Problem details: Please pull out each line of the records that contains the word "chart", and copy those lines in full.

Data under study:
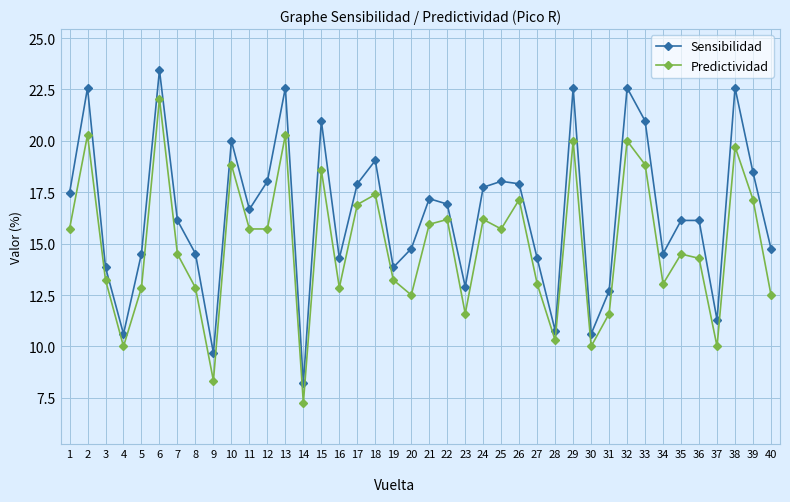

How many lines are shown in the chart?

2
* * *
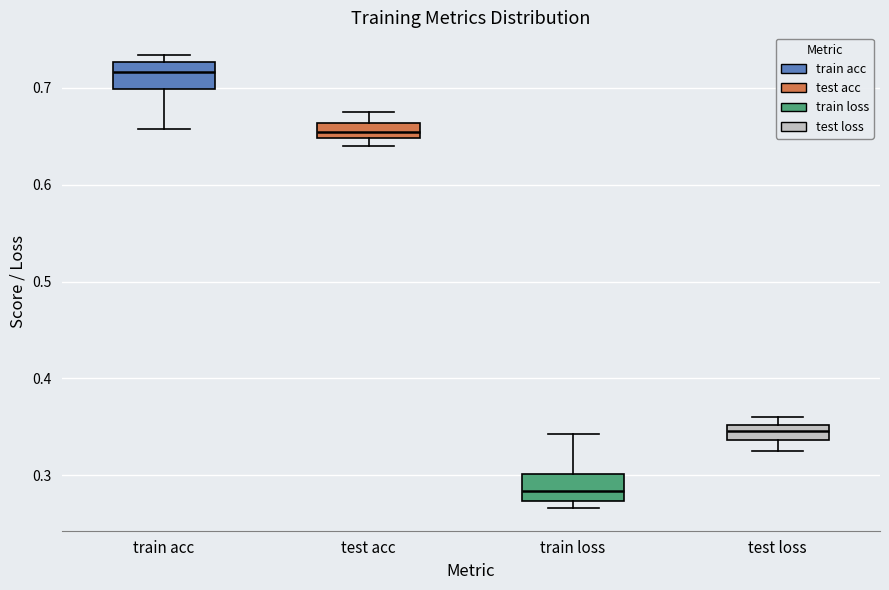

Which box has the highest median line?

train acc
==
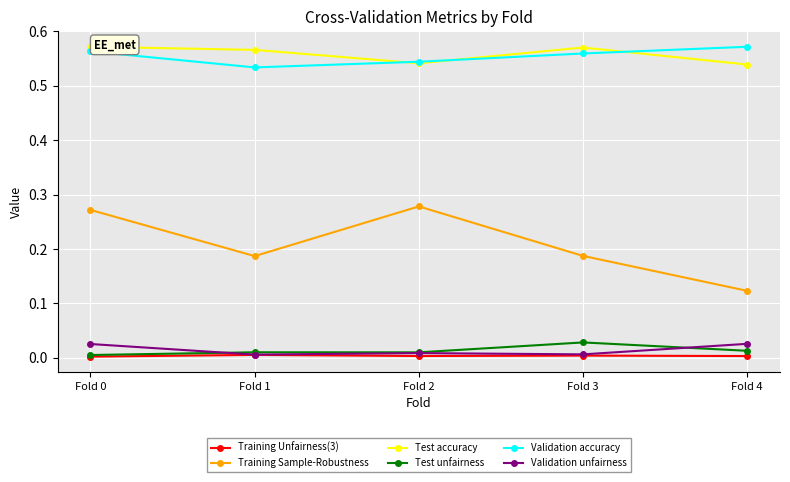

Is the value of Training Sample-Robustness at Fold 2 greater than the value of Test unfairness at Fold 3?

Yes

Written answer:
How many lines are shown in the chart?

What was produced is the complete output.